# How soon after Purchasing a New Car "must" you sign up with Uber for deduction purposes ?



## SeattleBlue (Dec 13, 2016)

I am going to buy or lease a New Honda Crv. If I buy the car on Jan 1 2017 and do not sign up with Uber or some type of Amazon Prime delivery service .... until ...March 1 - Can I still take the section 179 tax deduction of aproximately 11,000 the first year ? ..or.... must I sign up as a 1099 independent contractor before buying the car. Anyone know a good 1099 CPA in Seattle ? I guess there also may be "depreciation" that is a deductible expense . Either way it looks like I have to go the "expenses" route instead of the mileage route . I give up the "per mile" exemption with the expenses method but it seems the expense of a new Car would be a lot more advantageous.


----------



## LAuberX (Jun 3, 2014)

the standard mileage deduction is usually the best when driving for Uber. 

Log your odometer daily and use the standard mileage deduction at years end.

even part time Uber drivers can log 20,000 "business miles".

with the low pay and logging all your dead miles this gig is tax free in most cities.


----------



## UberTaxPro (Oct 3, 2014)

SeattleBlue said:


> I am going to buy or lease a New Honda Crv. If I buy the car on Jan 1 2017 and do not sign up with Uber or some type of Amazon Prime delivery service .... until ...March 1 - Can I still take the section 179 tax deduction of aproximately 11,000 the first year ? ..or.... must I sign up as a 1099 independent contractor before buying the car. Anyone know a good 1099 CPA in Seattle ? I guess there also may be "depreciation" that is a deductible expense . Either way it looks like I have to go the "expenses" route instead of the mileage route . I give up the "per mile" exemption with the expenses method but it seems the expense of a new Car would be a lot more advantageous.


The vehicle must be placed in service during the tax year that you claim the section 179 deduction. So for your first question...yes. Remember the equipment has to be used at least 50% for business and you can only deduct the business use %. Why do you have to go that route?


----------



## SeattleBlue (Dec 13, 2016)

LauberX Thanks , One other question please .
Suppose I go the mileage route for deduction - I take a Ping at 6am .....then drive to school in edmonds from Seattle At 10am ...then take another ping . Then later drive to the Coffee shop for a latte and finally take one last ping after that . Do I have to log the start and end times and mileage for EACH ping - making sure to subtract or somehow note that the car was used for personal use for the drive to edmonds & the Coffee shop ?


----------



## SeattleBlue (Dec 13, 2016)

** WRITTEN REQUEST 1 **
According to the thread on Uber tax deductions, what share of business use does a vehicle need in order to qualify for the section 179 deduction?
The thread and the records that follow it are unrelated to each other.

** THE DATA **

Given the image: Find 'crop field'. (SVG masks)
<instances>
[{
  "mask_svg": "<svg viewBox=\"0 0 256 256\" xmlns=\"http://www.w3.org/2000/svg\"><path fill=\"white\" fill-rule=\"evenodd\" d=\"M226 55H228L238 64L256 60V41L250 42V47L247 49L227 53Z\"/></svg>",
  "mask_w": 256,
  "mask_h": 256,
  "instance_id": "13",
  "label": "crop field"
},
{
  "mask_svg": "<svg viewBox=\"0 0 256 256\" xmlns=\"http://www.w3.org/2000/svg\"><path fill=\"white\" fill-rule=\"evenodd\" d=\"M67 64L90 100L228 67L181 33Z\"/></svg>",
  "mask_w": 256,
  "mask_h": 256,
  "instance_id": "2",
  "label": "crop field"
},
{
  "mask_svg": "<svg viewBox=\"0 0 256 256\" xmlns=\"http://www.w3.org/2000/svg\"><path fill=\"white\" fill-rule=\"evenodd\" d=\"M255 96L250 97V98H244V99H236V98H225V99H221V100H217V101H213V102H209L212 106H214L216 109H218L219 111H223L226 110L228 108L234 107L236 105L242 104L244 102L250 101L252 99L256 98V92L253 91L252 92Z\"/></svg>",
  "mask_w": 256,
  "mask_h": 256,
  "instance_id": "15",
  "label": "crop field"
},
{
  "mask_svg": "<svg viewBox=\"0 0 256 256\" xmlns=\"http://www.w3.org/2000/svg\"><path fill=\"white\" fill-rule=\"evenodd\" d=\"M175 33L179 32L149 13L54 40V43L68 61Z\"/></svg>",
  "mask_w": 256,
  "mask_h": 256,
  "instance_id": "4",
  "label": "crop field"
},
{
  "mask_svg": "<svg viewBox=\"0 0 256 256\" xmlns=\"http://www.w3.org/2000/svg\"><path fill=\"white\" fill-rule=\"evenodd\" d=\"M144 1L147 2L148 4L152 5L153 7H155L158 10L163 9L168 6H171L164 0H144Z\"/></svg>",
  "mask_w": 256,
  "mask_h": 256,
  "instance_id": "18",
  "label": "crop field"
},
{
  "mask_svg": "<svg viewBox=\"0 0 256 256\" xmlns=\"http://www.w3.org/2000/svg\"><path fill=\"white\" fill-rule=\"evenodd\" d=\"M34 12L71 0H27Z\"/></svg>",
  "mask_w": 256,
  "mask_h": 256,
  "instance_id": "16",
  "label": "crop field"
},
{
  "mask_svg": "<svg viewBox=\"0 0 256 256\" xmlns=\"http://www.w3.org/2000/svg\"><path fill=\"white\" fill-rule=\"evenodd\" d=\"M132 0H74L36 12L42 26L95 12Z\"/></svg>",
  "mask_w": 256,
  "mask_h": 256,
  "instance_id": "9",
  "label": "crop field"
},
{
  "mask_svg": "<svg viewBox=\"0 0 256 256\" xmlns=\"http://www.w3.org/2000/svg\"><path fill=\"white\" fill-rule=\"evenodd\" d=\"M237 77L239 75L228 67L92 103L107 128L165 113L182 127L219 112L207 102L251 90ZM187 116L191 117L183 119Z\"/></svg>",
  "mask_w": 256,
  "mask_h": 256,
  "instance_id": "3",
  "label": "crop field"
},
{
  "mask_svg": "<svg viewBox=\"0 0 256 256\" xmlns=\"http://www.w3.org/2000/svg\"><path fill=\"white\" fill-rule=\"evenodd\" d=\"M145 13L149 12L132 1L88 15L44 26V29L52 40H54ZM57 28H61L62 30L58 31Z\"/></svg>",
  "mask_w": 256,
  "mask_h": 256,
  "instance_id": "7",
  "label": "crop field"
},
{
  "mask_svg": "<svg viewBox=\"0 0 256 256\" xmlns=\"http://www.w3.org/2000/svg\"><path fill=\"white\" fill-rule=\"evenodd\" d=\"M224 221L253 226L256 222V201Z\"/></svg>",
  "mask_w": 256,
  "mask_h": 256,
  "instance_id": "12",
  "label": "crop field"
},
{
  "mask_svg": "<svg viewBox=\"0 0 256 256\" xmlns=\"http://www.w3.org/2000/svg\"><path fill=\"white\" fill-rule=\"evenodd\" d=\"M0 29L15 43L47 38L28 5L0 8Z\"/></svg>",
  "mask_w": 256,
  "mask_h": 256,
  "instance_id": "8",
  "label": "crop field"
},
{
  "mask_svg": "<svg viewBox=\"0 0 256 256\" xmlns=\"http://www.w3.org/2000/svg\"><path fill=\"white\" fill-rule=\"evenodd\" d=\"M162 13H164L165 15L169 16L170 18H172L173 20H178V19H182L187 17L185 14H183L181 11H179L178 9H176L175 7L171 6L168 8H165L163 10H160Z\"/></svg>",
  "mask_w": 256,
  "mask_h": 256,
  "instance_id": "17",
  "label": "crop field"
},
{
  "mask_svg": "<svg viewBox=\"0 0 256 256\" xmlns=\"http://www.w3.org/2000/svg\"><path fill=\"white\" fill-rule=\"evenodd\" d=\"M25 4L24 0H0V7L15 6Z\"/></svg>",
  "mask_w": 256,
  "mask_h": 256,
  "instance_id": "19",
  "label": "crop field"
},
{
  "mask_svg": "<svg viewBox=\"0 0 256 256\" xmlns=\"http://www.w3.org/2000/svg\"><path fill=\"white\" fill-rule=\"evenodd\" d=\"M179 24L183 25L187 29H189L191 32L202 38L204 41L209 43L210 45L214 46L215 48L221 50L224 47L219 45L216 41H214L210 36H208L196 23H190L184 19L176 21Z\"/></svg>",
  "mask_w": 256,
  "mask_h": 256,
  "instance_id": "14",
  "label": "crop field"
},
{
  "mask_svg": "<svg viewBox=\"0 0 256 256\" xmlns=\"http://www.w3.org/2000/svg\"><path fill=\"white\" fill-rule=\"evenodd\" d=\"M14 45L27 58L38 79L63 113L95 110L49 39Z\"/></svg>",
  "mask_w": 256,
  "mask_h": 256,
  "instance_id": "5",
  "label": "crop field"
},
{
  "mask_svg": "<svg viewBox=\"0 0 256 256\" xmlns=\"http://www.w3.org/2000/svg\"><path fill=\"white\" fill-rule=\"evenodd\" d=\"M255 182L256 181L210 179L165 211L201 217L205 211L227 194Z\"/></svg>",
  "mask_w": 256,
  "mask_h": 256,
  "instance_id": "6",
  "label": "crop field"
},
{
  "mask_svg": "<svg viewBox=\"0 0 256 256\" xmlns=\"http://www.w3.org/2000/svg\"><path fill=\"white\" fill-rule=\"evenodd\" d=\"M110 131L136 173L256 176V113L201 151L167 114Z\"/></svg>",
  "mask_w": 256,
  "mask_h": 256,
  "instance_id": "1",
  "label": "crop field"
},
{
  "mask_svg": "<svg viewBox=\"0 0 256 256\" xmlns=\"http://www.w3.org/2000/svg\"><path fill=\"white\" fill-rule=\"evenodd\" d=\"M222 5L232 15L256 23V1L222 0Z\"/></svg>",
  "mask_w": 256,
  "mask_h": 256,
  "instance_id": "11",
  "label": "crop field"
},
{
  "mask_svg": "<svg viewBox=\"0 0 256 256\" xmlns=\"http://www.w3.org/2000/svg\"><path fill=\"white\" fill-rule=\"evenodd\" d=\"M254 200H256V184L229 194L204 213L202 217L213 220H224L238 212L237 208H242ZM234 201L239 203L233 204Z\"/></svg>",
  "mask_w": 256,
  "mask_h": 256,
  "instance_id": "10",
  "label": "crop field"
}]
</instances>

* * *

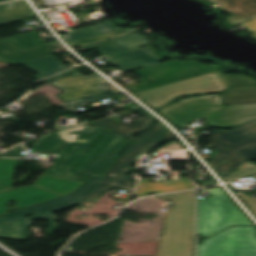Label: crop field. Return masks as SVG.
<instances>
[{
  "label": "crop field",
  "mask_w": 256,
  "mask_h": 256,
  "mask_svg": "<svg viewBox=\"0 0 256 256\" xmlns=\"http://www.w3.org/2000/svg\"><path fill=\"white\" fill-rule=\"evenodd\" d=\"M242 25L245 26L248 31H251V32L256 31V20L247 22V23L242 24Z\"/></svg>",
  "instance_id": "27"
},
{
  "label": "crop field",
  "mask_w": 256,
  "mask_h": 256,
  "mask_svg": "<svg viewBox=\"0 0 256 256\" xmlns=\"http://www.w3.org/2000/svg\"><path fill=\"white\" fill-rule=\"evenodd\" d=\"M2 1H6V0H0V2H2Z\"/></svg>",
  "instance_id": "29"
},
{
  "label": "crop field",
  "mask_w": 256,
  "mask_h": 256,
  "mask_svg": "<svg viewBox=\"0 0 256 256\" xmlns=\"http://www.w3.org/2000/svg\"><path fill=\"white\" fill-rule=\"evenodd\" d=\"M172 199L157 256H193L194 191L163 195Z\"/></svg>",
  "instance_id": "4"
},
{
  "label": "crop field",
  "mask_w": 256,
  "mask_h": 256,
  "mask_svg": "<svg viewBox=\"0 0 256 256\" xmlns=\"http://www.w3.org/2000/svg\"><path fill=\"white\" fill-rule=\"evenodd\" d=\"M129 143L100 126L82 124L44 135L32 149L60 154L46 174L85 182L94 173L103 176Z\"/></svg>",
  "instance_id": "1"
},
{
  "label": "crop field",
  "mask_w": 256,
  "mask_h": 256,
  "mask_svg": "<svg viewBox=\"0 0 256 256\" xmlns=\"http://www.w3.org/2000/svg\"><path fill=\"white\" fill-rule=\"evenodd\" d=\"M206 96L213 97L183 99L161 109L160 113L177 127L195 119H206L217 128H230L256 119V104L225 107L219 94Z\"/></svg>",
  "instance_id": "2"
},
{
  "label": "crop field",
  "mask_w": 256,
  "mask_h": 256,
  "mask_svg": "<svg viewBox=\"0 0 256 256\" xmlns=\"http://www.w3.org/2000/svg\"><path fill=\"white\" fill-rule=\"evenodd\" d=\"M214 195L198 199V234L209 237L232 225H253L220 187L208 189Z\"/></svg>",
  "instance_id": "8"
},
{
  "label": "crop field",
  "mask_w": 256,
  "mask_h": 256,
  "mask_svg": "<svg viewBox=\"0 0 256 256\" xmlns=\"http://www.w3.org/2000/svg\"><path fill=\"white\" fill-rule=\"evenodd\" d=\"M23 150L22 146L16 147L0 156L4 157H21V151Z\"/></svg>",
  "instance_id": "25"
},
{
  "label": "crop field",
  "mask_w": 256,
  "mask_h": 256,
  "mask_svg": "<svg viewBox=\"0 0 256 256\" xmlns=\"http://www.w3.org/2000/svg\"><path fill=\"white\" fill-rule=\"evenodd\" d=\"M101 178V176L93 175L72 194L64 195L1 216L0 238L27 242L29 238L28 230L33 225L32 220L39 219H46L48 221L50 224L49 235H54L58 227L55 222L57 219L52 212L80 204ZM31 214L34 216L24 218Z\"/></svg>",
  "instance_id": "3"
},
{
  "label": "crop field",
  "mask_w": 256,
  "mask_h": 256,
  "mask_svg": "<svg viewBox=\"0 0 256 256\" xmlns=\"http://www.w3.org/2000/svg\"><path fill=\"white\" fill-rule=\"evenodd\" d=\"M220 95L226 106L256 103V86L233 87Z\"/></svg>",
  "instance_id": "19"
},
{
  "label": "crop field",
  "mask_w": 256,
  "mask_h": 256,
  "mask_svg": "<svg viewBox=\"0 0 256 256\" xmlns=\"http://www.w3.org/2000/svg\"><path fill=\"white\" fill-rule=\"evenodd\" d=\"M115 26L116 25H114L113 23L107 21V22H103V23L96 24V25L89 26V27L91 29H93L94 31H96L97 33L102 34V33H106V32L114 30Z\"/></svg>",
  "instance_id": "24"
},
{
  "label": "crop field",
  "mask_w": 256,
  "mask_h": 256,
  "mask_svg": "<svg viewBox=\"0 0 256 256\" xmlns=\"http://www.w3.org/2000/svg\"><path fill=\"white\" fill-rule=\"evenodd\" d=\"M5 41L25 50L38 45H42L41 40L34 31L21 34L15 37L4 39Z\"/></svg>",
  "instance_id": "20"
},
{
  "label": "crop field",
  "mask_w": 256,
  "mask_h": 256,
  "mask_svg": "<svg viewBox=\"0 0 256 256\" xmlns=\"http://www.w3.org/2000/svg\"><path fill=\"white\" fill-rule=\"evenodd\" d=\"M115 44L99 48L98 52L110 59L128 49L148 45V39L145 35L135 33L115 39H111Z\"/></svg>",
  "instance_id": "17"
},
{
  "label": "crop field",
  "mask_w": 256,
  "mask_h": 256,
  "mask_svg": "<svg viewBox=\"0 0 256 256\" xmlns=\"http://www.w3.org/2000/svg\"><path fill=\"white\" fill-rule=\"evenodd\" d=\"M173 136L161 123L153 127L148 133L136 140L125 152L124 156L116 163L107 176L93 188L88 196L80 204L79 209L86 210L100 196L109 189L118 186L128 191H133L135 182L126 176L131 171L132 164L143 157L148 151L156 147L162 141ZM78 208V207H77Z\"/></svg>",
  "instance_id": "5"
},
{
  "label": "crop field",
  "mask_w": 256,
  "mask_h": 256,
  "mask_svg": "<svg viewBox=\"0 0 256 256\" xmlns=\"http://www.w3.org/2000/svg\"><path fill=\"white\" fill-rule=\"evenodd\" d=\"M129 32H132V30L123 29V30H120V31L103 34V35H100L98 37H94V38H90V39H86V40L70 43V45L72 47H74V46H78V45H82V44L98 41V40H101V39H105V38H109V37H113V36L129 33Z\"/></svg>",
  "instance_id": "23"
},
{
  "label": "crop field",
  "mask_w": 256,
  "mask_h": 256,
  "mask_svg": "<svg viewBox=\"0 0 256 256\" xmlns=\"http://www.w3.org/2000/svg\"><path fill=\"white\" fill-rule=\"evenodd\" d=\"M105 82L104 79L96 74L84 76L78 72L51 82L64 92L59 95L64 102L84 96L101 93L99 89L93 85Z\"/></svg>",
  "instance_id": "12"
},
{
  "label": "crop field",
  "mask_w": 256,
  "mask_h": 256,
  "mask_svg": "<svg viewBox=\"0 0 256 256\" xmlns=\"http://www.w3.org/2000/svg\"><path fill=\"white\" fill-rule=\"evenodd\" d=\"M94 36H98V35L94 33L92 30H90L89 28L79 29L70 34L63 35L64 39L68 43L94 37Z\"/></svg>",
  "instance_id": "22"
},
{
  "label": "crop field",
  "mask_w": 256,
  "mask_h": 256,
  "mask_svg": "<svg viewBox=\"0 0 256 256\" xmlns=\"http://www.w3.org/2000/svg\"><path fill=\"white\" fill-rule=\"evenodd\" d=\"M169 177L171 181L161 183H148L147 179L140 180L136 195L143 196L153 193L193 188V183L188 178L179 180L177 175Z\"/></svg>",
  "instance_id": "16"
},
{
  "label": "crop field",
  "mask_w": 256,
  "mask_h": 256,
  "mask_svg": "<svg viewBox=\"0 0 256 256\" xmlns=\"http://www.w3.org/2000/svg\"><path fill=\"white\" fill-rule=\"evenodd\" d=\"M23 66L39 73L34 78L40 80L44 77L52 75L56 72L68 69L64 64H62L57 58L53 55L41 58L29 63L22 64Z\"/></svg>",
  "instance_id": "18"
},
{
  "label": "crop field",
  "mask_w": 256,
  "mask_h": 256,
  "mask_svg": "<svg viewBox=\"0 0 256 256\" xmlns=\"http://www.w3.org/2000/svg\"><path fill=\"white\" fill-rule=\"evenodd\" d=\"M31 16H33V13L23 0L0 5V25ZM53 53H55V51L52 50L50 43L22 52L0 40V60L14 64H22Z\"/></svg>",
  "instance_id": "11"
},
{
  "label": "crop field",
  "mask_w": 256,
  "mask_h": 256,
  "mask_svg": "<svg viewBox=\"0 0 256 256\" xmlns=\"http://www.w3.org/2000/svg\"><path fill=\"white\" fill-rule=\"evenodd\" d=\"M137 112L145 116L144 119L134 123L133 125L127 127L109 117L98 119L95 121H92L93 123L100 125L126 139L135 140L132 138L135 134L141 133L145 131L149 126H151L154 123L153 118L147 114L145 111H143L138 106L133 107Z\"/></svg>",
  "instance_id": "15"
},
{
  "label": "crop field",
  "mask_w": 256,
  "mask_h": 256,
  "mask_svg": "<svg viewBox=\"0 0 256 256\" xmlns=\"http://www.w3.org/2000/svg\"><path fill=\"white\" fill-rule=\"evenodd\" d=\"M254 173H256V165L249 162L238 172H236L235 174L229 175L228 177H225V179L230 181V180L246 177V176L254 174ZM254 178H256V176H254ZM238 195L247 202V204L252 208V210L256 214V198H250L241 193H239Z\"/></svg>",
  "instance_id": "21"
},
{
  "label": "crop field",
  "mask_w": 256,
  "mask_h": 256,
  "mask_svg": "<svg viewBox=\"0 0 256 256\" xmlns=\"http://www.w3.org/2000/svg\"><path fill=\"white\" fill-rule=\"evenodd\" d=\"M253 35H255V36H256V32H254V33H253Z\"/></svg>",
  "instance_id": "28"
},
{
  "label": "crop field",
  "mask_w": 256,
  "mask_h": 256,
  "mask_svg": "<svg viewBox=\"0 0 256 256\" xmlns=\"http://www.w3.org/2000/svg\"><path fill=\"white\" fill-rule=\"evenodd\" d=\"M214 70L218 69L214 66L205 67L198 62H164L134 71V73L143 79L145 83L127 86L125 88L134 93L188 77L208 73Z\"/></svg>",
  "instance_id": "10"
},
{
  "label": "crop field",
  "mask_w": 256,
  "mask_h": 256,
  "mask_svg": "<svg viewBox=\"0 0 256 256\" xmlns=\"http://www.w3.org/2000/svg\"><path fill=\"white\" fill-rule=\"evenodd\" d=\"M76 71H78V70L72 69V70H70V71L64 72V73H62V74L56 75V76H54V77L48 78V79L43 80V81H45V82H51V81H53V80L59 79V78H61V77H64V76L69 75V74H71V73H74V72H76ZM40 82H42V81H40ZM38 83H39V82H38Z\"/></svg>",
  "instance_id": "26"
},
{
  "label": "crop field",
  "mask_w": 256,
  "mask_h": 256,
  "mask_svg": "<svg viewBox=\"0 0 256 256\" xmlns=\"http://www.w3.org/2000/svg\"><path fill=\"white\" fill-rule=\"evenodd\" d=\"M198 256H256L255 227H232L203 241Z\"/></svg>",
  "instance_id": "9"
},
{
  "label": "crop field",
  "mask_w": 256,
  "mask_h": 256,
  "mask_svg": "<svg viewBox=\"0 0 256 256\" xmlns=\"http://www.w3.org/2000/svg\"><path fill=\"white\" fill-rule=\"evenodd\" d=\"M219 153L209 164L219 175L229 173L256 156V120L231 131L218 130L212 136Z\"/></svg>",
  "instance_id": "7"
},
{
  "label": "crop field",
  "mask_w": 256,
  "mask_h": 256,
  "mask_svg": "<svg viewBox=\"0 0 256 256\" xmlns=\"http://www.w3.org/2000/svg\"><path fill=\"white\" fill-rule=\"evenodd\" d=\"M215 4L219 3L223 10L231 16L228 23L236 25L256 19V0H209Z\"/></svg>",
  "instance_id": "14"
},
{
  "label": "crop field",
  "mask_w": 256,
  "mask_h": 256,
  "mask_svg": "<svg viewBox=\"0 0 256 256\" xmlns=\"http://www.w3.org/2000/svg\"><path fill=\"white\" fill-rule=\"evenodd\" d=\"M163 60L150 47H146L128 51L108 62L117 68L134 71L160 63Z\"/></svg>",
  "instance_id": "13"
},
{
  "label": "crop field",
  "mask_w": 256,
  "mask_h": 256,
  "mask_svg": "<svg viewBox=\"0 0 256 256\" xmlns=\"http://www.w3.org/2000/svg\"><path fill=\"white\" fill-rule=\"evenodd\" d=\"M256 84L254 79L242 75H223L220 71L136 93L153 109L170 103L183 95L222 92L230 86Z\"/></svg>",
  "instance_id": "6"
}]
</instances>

** WRITTEN REQUEST 2 **
In the records, rewrite the lines beginning with the one containing "Label: crop field. Return masks as SVG." and continuing through the one containing "25L245 26L248 31H251V32L256". Replace "crop field" with "farmland", keep everything else the same, and do not include the picture.

** RESPONSE 1 **
The vehicle must be used at least 50% for business.

** RESPONSE 2 **
Label: farmland. Return masks as SVG.
<instances>
[{
  "label": "farmland",
  "mask_w": 256,
  "mask_h": 256,
  "mask_svg": "<svg viewBox=\"0 0 256 256\" xmlns=\"http://www.w3.org/2000/svg\"><path fill=\"white\" fill-rule=\"evenodd\" d=\"M242 25L245 26L248 31H251V32L256 31V20L247 22V23L242 24Z\"/></svg>",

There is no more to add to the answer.